原材料費や人件費が上がっても、取引先に価格転嫁できずに利益を削っている中小企業は少なくありません。富山県はこの課題に、専門家によるコンサルティング費用を補助するという形で応えています。「価格転嫁サポート補助金」です。
対象は、県内に事業所を持つ中小企業・小規模事業者、個人事業主です。ただし、誰でも申請できるわけではなく、県内金融機関の価格転嫁推進サポーターまたは中小企業支援実施機関からの推薦が必須という条件が付いています。
令和8年度「価格転嫁サポート補助金」の要点まとめ
| 項目 | 内容 |
|---|---|
| 申請者 | 事業者(法人・個人事業主) |
| 制度名 | 令和8年度「価格転嫁サポート補助金」 |
| 対象業種 | 全業種(中小企業・小規模事業者) |
| 利用目的 | 経営改善・価格転嫁対策 |
| 対象地域 | 富山県内(県内に事業所を有する事業者) |
| 従業員数 | 規定なし(公式ページに記載なし。経営支援課へお問い合わせください) |
| 補助上限額 | 50万円(令和8年6月1日に引き上げ) |
| 補助率 | 2分の1以内 |
| 申請受付 | 令和8年4月1日(水)~11月30日(月) |
| 公式サイト | 富山県「令和8年度「価格転嫁サポート補助金」の募集について」 |

「推薦」が要件になっているのはなぜか
この補助金は、申請者が自分で使いたいコンサルタントを選んで申請する仕組みではありません。県内金融機関の価格転嫁推進サポーター、または中小企業支援実施機関からの推薦を受けて初めて申請できます。
支援機関を経由させることで、実際に価格転嫁の交渉に効果のあるコンサルティングにつなげる狙いがあると読み取れます。まず取引のある金融機関や商工会議所・商工会に「価格転嫁サポート補助金を使いたい」と相談するのが最初の一歩です。推薦を受けるまでに一定の時間がかかることを踏まえて、申請期限より前に動き出す必要があります。
上限額は令和8年6月に50万円へ引き上げられた
公式ページによると、この補助金の上限額は令和8年6月1日に引き上げられています。年度の途中で条件が変わる制度は珍しくありませんが、古い情報のまま「上限◯万円」と思い込んでいると、実際の枠を活かしきれません。
検索で見つかる情報の中には、引き上げ前の上限額を記載したページが残っている可能性があります。申請前に公式ページで最新の上限額を確認することをおすすめします。
受付期間は長いが、事業実施期限は決まっている
申請受付は令和8年4月1日から11月30日までと、他の補助金に比べて長めです。ただし、事業実施期間は交付決定日から令和9年1月29日(金)までと固定されています。
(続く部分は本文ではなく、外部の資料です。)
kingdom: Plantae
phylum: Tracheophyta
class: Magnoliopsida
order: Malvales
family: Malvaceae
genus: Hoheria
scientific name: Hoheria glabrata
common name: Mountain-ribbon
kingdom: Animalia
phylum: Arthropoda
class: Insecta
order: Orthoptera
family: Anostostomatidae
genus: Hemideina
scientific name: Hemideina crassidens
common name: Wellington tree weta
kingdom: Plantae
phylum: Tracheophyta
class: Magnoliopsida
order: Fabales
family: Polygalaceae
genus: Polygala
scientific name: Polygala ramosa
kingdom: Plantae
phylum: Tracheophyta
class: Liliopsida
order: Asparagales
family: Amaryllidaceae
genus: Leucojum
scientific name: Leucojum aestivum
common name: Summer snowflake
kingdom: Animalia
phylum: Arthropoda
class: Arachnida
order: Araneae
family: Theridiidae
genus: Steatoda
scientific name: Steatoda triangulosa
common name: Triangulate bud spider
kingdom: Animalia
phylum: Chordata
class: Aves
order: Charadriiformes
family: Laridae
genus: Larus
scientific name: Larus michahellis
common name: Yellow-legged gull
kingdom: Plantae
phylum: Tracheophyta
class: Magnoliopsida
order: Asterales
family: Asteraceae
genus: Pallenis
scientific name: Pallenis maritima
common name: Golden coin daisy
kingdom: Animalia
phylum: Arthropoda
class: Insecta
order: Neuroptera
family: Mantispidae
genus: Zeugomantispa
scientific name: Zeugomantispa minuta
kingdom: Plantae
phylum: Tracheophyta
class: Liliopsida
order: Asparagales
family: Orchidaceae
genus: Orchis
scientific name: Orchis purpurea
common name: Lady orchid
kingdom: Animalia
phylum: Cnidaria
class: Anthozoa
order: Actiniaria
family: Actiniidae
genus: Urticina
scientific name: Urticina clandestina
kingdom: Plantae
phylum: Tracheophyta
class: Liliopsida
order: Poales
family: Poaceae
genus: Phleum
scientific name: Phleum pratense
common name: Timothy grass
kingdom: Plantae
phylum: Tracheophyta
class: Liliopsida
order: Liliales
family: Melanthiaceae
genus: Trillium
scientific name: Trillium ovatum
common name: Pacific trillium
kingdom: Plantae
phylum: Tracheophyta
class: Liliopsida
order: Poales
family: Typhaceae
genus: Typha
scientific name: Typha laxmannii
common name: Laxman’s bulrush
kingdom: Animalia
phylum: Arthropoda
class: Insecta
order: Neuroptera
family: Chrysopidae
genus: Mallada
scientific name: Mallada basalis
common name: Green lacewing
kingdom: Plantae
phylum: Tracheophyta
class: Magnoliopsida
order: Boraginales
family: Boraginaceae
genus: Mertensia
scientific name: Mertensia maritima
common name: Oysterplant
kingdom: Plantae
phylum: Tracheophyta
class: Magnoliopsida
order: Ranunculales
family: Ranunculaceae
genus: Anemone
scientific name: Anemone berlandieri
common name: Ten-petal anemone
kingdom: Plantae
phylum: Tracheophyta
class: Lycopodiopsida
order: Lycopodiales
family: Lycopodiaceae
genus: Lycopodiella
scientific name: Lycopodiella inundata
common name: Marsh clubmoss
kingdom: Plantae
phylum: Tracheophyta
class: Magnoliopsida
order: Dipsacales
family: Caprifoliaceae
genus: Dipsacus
11月末ぎりぎりに申請すると、交付決定からコンサルティング実施・実績報告までの期間が極端に短くなります。受付期間が長いからと油断せず、早めの申請が安全です。
よくある質問
自分で見つけたコンサルタントに依頼して申請できますか?
公式ページの要件では、県内金融機関の価格転嫁推進サポーターまたは中小企業支援実施機関からの推薦が必要とされています。まずは取引金融機関や商工会議所・商工会に相談してください。
上限額はいくらですか?
令和8年6月1日以降は上限50万円です。それ以前の情報を見ている場合は、古い数字の可能性があるためご注意ください。
11月30日ぎりぎりに申請しても間に合いますか?
申請自体は可能ですが、事業実施期間が令和9年1月29日までと固定されているため、コンサルティングを実施する期間が短くなります。早めの申請をおすすめします。